From the entries below, copy every line that holds the word "Liver".
--- START ---
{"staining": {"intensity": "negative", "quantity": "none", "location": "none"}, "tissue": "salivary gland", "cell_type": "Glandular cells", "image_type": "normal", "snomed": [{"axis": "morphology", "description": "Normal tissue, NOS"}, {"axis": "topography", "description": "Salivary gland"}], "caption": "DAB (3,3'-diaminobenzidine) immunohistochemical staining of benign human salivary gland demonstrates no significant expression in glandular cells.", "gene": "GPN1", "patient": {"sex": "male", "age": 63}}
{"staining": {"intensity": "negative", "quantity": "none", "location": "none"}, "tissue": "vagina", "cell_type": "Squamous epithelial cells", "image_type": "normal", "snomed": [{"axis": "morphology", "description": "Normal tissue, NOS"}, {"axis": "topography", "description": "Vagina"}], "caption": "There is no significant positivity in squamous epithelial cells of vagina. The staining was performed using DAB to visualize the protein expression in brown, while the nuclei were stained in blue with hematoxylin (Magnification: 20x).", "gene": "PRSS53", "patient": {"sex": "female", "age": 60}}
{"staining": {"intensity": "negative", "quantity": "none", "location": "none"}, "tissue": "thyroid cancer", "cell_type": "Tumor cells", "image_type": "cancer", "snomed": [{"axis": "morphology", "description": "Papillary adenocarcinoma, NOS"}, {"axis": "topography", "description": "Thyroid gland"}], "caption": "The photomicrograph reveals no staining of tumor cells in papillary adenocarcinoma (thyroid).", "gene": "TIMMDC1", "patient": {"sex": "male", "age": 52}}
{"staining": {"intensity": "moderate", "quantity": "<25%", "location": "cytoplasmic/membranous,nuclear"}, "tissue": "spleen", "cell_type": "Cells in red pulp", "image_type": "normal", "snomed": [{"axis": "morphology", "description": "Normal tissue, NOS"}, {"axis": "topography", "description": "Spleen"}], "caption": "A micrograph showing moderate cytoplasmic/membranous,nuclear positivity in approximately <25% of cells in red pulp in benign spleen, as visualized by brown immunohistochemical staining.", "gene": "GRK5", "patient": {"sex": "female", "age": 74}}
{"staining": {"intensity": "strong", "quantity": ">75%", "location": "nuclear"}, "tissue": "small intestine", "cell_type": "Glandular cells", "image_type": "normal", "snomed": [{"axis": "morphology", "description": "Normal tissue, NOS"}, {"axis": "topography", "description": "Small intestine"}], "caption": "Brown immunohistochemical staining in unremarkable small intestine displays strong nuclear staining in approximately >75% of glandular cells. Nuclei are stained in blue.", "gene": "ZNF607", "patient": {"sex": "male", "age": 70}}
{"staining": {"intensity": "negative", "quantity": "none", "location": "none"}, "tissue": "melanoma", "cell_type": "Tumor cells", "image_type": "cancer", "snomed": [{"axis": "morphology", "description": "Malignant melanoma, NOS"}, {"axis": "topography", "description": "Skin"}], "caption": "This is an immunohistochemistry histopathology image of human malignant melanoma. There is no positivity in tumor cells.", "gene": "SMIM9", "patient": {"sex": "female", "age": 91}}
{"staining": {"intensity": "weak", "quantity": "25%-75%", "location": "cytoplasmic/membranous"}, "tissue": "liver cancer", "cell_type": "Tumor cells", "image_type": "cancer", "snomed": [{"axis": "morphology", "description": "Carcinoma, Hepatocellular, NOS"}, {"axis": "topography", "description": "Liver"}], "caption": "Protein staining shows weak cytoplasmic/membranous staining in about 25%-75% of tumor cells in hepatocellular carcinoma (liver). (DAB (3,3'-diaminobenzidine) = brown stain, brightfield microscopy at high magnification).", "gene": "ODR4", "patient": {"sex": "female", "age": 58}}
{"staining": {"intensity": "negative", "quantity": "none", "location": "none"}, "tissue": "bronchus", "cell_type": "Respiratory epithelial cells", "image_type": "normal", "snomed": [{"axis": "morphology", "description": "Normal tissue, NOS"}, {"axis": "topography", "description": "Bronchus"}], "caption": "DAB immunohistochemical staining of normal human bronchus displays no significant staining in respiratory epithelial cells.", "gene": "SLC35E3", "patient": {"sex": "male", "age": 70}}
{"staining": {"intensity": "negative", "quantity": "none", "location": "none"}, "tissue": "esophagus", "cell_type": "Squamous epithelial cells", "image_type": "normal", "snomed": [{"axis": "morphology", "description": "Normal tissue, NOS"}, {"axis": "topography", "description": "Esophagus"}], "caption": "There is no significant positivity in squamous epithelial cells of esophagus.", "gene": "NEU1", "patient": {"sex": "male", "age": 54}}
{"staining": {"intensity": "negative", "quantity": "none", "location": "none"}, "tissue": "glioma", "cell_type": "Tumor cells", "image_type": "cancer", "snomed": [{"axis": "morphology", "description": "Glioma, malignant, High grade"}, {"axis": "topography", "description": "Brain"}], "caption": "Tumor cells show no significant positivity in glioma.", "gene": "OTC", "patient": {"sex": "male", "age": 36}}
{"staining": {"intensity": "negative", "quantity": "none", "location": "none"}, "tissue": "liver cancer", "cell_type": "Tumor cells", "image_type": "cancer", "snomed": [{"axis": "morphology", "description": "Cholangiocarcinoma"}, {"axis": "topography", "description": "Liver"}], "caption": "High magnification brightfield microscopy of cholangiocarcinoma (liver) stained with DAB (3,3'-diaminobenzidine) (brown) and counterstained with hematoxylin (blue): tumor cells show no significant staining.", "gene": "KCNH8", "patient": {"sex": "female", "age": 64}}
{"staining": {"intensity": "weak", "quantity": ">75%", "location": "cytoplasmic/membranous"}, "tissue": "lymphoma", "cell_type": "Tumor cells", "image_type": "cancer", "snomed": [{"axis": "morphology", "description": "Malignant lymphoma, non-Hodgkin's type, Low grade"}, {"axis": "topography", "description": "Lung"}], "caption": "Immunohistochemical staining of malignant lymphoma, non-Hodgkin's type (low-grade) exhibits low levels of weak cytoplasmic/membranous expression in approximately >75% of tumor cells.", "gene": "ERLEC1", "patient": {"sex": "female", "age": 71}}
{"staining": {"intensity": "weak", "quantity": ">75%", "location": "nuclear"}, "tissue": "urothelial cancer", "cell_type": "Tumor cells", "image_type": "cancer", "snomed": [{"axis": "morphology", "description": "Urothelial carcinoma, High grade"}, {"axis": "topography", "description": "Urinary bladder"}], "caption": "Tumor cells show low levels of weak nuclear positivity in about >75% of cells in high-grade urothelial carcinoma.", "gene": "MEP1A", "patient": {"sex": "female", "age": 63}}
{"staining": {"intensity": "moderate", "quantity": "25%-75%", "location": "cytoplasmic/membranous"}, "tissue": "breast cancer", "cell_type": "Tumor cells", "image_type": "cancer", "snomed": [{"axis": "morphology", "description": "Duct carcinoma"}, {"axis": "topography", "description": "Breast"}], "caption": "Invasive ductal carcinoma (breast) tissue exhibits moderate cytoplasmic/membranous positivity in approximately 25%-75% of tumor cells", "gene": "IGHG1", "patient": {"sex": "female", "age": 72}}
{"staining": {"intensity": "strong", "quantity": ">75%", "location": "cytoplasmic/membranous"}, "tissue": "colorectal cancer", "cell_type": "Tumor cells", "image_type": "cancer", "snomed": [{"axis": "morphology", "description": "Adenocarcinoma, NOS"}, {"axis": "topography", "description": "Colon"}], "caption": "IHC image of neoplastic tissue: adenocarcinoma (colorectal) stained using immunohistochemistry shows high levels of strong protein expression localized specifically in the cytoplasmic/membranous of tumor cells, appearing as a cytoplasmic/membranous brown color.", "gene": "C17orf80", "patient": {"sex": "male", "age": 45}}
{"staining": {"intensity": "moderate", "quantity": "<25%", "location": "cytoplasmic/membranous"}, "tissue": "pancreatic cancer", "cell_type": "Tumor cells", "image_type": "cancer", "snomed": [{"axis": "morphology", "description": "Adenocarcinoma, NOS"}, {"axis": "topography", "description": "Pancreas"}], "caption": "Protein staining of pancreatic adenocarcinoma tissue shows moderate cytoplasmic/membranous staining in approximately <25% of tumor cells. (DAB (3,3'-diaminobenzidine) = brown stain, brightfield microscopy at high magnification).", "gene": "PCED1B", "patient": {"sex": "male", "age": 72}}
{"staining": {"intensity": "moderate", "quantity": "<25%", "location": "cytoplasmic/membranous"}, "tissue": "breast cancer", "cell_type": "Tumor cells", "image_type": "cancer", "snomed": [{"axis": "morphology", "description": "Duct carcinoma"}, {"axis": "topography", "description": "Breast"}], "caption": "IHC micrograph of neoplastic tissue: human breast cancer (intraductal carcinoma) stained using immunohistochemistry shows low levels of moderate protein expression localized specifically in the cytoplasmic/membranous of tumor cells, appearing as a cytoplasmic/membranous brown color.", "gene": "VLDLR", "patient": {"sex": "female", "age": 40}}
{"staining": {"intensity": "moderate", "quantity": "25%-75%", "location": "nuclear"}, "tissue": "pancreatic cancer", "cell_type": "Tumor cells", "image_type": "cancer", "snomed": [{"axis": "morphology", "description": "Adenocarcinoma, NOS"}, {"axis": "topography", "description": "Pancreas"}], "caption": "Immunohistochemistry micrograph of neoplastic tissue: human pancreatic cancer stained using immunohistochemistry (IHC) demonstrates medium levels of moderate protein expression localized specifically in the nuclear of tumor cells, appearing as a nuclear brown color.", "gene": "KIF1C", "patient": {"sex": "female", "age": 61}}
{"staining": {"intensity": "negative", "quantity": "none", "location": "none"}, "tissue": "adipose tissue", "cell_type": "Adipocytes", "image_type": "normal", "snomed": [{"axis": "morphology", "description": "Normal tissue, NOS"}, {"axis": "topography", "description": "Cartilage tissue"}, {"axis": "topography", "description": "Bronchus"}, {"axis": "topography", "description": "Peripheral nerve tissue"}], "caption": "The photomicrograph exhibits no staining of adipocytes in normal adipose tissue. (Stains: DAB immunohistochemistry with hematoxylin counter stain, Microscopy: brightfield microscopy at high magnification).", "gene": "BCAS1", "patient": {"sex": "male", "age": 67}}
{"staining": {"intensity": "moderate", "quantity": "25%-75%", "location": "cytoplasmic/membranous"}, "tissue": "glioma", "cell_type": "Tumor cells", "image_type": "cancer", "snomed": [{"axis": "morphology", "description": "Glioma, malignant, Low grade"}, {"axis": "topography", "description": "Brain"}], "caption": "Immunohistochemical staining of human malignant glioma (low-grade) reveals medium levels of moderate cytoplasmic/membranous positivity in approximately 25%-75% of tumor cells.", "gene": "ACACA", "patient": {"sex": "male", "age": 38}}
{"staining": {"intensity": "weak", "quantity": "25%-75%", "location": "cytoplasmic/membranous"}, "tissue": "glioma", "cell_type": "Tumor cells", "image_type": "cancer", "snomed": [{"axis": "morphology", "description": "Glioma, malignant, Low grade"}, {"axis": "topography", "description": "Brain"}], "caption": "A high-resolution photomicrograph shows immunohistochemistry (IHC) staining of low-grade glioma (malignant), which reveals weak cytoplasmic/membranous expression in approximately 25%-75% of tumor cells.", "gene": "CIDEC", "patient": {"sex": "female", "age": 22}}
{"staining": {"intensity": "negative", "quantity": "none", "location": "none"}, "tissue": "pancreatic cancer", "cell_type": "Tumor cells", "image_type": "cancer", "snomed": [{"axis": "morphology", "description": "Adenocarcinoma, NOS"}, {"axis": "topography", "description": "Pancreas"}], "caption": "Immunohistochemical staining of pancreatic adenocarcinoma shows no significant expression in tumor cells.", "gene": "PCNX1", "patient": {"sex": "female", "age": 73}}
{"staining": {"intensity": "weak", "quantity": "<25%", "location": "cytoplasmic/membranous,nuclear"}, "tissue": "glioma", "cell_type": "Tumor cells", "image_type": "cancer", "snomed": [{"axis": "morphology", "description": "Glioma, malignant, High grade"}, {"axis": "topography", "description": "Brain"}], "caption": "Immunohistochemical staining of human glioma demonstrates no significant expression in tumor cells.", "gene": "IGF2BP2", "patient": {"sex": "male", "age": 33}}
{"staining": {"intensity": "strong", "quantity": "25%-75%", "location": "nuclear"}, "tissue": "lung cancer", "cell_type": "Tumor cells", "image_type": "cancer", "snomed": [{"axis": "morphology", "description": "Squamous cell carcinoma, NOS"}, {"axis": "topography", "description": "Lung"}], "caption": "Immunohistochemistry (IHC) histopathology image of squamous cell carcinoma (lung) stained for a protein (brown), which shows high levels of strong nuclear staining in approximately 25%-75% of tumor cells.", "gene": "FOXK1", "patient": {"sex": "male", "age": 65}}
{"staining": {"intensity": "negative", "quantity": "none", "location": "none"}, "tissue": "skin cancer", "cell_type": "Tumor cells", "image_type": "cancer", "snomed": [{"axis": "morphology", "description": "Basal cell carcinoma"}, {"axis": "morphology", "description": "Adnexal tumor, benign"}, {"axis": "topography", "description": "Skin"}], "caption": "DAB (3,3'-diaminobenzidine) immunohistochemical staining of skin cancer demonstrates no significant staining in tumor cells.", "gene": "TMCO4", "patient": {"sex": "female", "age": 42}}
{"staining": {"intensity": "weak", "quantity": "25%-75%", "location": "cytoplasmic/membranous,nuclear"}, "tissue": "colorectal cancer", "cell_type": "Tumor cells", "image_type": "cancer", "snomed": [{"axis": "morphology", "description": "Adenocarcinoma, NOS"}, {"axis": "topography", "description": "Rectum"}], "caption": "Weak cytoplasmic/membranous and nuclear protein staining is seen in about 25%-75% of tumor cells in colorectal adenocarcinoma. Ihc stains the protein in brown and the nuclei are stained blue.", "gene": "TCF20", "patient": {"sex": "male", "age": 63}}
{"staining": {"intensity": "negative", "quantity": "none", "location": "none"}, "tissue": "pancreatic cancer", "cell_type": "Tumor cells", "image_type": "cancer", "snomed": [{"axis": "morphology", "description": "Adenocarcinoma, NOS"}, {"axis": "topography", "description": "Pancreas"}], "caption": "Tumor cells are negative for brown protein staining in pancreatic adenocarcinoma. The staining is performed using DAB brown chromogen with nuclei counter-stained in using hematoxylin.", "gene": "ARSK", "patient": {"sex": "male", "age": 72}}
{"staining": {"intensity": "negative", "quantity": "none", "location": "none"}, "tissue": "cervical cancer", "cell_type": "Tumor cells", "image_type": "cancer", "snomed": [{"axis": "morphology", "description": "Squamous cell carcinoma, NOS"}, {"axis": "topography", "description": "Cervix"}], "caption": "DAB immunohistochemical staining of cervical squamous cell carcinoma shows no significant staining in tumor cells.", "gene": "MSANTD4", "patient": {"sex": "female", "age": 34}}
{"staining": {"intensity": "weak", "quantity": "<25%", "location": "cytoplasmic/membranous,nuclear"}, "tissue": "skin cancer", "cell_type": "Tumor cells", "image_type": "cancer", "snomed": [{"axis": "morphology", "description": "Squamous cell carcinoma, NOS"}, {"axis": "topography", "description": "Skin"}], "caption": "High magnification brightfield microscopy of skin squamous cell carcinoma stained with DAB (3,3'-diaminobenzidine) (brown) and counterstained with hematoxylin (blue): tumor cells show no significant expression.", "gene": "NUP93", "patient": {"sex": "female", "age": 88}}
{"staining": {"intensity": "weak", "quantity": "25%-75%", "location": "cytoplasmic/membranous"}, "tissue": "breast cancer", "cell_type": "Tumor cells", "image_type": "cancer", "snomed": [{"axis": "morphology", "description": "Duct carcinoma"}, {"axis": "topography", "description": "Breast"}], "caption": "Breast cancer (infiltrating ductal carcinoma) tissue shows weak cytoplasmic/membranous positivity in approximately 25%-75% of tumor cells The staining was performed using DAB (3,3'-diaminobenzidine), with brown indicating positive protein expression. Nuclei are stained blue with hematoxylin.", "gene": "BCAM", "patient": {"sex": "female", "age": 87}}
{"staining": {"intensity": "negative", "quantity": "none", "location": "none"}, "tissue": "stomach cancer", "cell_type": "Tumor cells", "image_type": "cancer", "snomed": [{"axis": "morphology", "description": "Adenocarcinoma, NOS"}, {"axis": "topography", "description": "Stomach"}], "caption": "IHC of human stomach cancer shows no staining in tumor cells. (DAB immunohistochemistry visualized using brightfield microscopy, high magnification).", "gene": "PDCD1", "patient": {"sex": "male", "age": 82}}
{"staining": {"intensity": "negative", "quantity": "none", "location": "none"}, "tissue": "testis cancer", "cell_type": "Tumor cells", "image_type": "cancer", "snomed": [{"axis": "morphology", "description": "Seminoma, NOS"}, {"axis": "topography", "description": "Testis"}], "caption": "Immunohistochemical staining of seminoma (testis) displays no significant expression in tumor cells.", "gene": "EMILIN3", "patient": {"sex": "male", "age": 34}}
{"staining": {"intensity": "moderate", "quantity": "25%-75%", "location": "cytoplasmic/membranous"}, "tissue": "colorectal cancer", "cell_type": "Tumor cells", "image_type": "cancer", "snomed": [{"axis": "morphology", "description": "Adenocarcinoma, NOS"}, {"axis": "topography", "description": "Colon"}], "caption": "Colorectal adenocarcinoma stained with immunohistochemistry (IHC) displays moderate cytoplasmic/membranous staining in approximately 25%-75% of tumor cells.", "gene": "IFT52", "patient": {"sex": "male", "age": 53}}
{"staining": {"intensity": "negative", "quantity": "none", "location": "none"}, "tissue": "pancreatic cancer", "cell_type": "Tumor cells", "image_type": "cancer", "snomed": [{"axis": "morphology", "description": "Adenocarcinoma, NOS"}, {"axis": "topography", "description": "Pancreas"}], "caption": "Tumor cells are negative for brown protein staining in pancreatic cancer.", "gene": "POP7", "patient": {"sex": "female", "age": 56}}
--- END ---
→ **Exercise output**
{"staining": {"intensity": "weak", "quantity": "25%-75%", "location": "cytoplasmic/membranous"}, "tissue": "liver cancer", "cell_type": "Tumor cells", "image_type": "cancer", "snomed": [{"axis": "morphology", "description": "Carcinoma, Hepatocellular, NOS"}, {"axis": "topography", "description": "Liver"}], "caption": "Protein staining shows weak cytoplasmic/membranous staining in about 25%-75% of tumor cells in hepatocellular carcinoma (liver). (DAB (3,3'-diaminobenzidine) = brown stain, brightfield microscopy at high magnification).", "gene": "ODR4", "patient": {"sex": "female", "age": 58}}
{"staining": {"intensity": "negative", "quantity": "none", "location": "none"}, "tissue": "liver cancer", "cell_type": "Tumor cells", "image_type": "cancer", "snomed": [{"axis": "morphology", "description": "Cholangiocarcinoma"}, {"axis": "topography", "description": "Liver"}], "caption": "High magnification brightfield microscopy of cholangiocarcinoma (liver) stained with DAB (3,3'-diaminobenzidine) (brown) and counterstained with hematoxylin (blue): tumor cells show no significant staining.", "gene": "KCNH8", "patient": {"sex": "female", "age": 64}}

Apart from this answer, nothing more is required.